C’est justement l’un des points soulevés par le collectif :
« Comment peut-on envisager de placer côte à côte une femme qui vient de se faire avorter et une femme qui a fait une fausse couche ? »
Marie-Hélène Renault a, cette fois aussi, une réponse claire :
« Evidemment, on fait attention : on ne met pas une adolescente qui a eu une IVG à côté d’une dame de 50 ans qui vient de subir une hystérectomie. Il faut que ce soit cohérent, que les femmes puissent parler entre elles en toute tranquillité.
Mais il faut aussi savoir qu’on ne parle pas de deux jours, ni même d’un jour d’hébergement. Après une IVG, il ne s’agit que de quelques heures passées sur un lit. »
Marion Athiel note toutefois que la zone orthogénie doit être circonscrite, pour qu’une femme ne soit pas contrainte, après une IVG médicamenteuse, de « courir à l’autre bout de l’hôpital pour rejoindre des toilettes communes ».
Le collectif a envoyé un courrier à la direction des HCL, lui demandant d’éclaircir les zones d’ombre avec une réponse politique officielle. Un autre courrier a été adressé à Gérard Collomb, maire de Lyon et président du conseil de surveillance des HCL. Avec un ultimatum : un rendez-vous avant le 10 juillet.
« On a très peur que des décisions se prennent pendant l’été. »
Maternité contre IVG ?
De l’avis des personnels et des cadres des HCL, c’est à HEH que le service d’orthogénie bénéficie des meilleures conditions de travail. Mais pour combien de temps encore ? La structure dédiée au sein de ce groupement hospitalier est passée de 2208 IVG en 2007, à 1738 IVG en 2011. Si l’activité continue de baisser, elle pourrait souffrir de coupes budgétaires et, notamment, d’une baisse des effectifs.
« Pour le moment, ce n’est pas le cas. HEH a un très bon service qui prend bien le relais des autres hôpitaux qui ne peuvent pas accueillir les femmes en attente de rendez-vous », tempère Marie-Hélène Renault.
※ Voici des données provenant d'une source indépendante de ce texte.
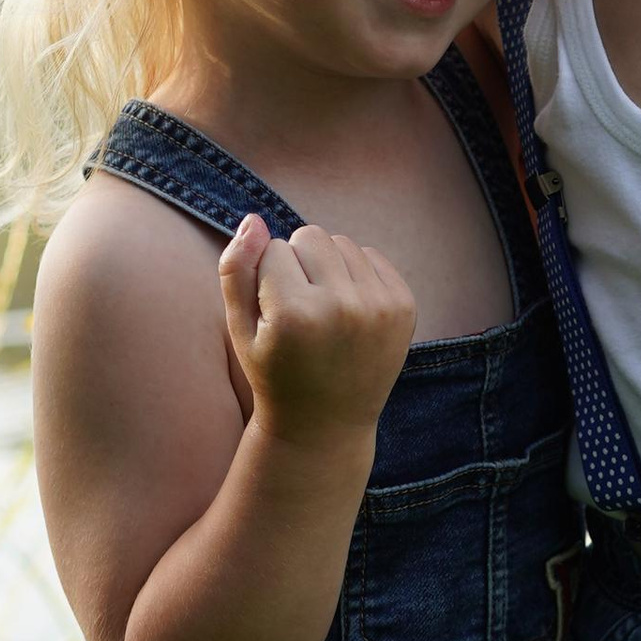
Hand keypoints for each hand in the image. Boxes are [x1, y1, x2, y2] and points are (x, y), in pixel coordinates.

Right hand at [218, 216, 414, 454]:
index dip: (267, 279)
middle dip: (298, 263)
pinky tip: (349, 312)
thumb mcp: (240, 328)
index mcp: (295, 315)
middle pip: (310, 235)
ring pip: (341, 243)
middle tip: (300, 311)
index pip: (272, 248)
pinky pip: (371, 255)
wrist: (326, 422)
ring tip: (323, 312)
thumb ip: (235, 270)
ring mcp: (380, 306)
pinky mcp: (404, 305)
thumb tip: (254, 218)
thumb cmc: (275, 371)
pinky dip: (356, 275)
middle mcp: (342, 307)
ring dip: (328, 267)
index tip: (276, 317)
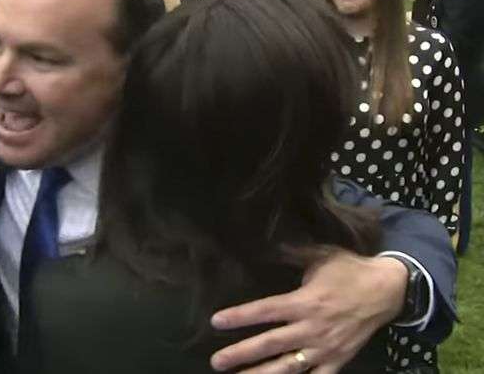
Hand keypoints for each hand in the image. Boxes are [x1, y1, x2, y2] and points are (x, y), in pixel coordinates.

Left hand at [209, 252, 407, 372]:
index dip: (240, 316)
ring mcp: (325, 348)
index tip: (216, 321)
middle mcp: (312, 328)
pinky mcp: (339, 361)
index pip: (265, 311)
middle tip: (217, 361)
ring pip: (289, 368)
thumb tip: (264, 243)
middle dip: (242, 354)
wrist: (388, 289)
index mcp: (304, 301)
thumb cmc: (349, 269)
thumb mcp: (319, 256)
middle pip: (271, 344)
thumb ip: (291, 253)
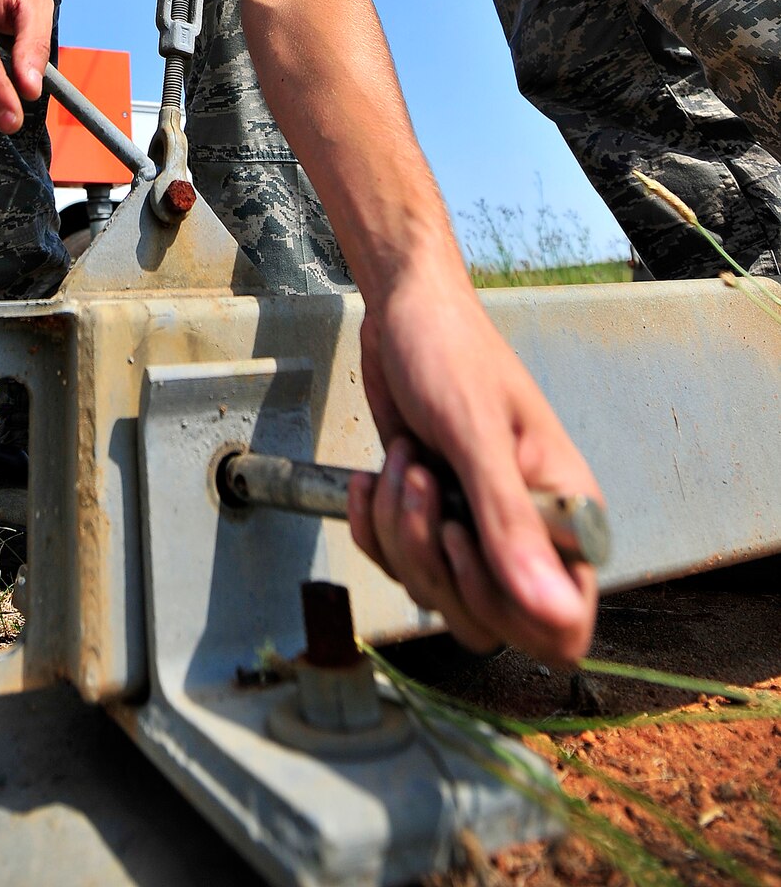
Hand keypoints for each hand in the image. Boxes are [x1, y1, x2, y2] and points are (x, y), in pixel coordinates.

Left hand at [348, 273, 600, 666]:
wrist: (402, 313)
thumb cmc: (452, 351)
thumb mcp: (477, 435)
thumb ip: (511, 526)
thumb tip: (555, 611)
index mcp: (564, 516)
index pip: (562, 625)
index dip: (511, 611)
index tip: (466, 543)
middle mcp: (525, 533)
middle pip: (487, 621)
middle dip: (435, 558)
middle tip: (426, 482)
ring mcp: (475, 529)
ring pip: (435, 593)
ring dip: (401, 530)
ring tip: (407, 460)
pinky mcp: (429, 520)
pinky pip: (396, 565)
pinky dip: (374, 525)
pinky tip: (376, 475)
La directrice adjointe du département de conseil en stratégie n’est finalement pas loin de partager l’avis du collectif :
« Il faut surtout éviter de fonctionner avec des micro-équipes. A Lyon-Sud, par exemple, il n’y a qu’une infirmière et une aide-soignante pour le service d’orthogénie. En période de congés, on tourne l’emploi du temps dans tous les sens, on n’y arrive pas. »
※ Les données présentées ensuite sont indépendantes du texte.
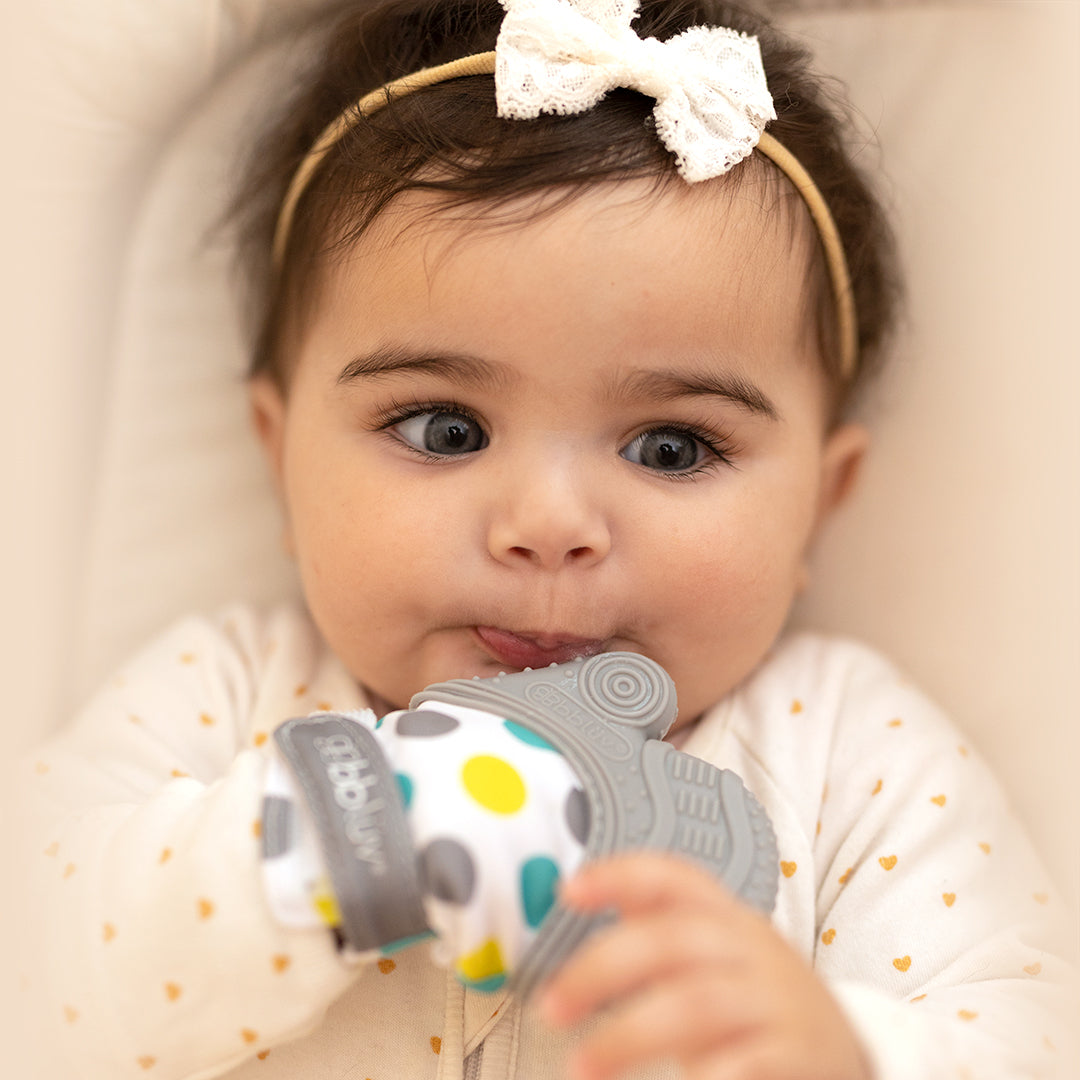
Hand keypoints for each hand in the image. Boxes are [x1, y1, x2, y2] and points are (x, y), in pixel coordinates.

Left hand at [536, 852, 871, 1079]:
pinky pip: (745, 1061)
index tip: (571, 890)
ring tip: (582, 1065)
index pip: (674, 876)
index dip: (621, 874)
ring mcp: (776, 1001)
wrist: (845, 1052)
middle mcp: (751, 949)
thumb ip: (658, 925)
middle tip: (550, 1007)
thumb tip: (576, 893)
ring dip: (629, 1035)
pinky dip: (707, 1073)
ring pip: (696, 1004)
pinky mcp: (796, 1053)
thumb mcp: (716, 952)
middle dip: (602, 969)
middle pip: (672, 940)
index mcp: (727, 917)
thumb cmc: (756, 1000)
Eric, représentant de Sud-santé, va aussi dans ce sens :
« Le problème, ce n’est pas tellement une réticence des chefs de service, mais le manque de moyens. »
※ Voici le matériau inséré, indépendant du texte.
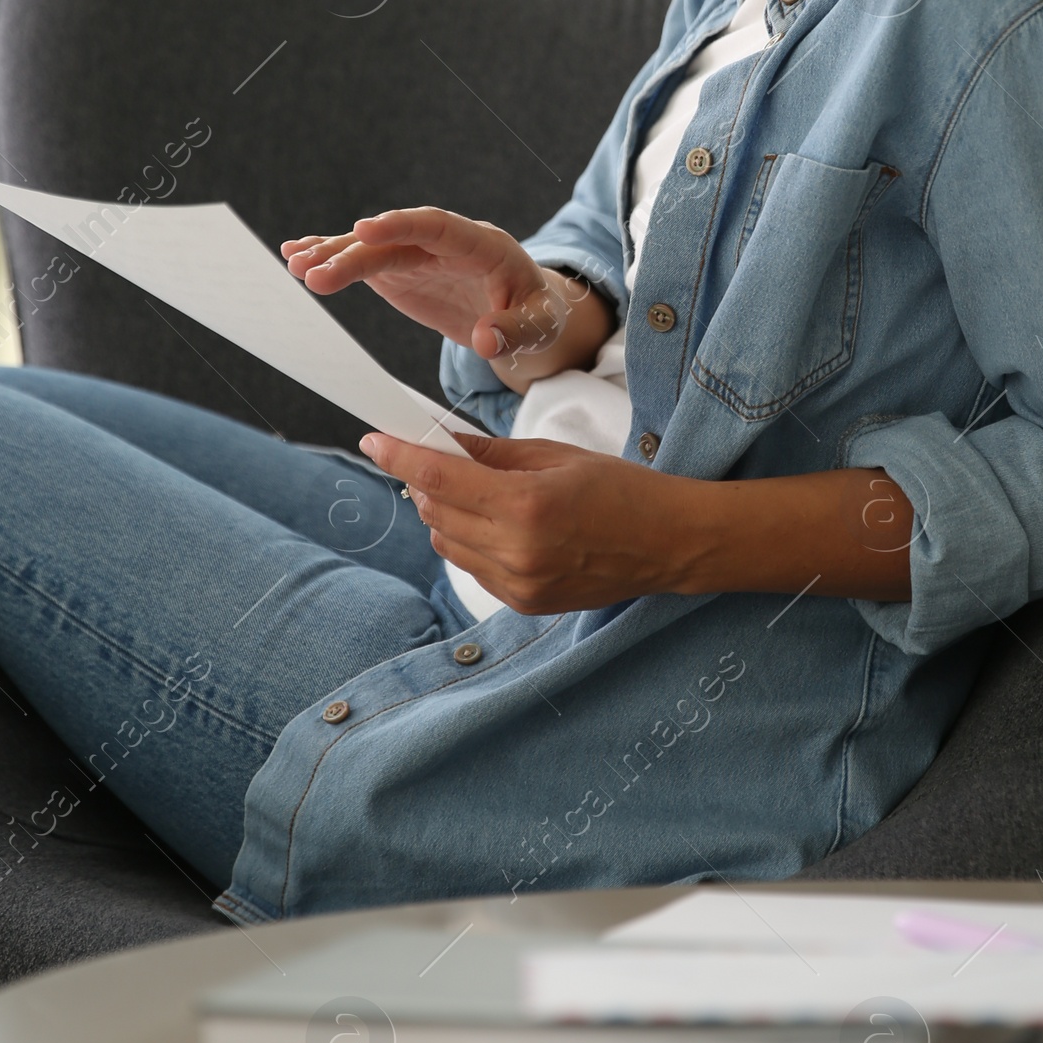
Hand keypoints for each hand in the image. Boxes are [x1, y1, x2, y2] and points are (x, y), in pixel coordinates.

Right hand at [281, 208, 613, 389]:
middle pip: (395, 241)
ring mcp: (420, 254)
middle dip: (352, 253)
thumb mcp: (539, 326)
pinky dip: (334, 256)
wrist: (527, 312)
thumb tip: (484, 341)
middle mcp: (446, 242)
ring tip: (293, 264)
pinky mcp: (403, 269)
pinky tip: (297, 254)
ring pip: (373, 248)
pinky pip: (365, 259)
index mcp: (484, 245)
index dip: (401, 225)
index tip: (364, 228)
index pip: (438, 226)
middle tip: (312, 273)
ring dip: (333, 254)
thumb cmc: (537, 315)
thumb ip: (514, 331)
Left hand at [359, 432, 916, 612]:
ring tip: (485, 495)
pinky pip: (472, 567)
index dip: (398, 456)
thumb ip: (493, 452)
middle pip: (435, 510)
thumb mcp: (556, 456)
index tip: (373, 439)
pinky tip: (502, 527)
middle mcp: (516, 549)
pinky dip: (471, 542)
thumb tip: (443, 441)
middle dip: (428, 481)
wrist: (669, 543)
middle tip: (444, 460)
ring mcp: (518, 582)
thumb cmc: (621, 489)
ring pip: (446, 541)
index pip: (438, 477)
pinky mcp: (523, 602)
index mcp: (526, 503)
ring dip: (447, 513)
Pourtant, plusieurs membres du collectifs font le même constat : « l’orthogénie est très chef-dépendant ». Ce sont les chefs de service qui mènent les politiques de soin des structures, et ils sont quasi seuls garants du maintien des centres IVG tels qu’ils existent. A la Croix-Rousse, notamment, c’est à la maternité que la priorité est donnée.
De Bachelot à Vallaud-Belkacem, le changement ?
Avec le changement de gouvernement, la question de l’IVG sera toujours plus transversale puisqu’elle touche désormais à trois ministères, aux Affaires sociales et à la Santé, à l’Education et, donc, aux Droits des Femmes.
Pour plusieurs personnels des services de santé, Roselyne Bachelot avait le mérite d’avoir des positions claires concernant l’IVG. Concernant Najat Vallaud-Belkacem, à la tête des Droits des Femmes, la ministre pourrait surprendre dans son positionnement.
Attachée à la lutte contre les violences faites aux femmes, son propos concernant l’IVG pourrait être celui d’une baisse de ce chiffre. Un objectif qui n’est « pas atteignable», martèlent plusieurs associations qui s’opposent au propos répandu qui fait état d’une souffrance et d’un traumatisme liés à cette intervention. Selon elles, les femmes auront toujours recours à l’IVG, et seules les mauvaises conditions de l’encadrement mèneraient à un traumatisme. Pour le collectif, il s’agit aussi d’en débattre et d’obtenir des réponses prochainement.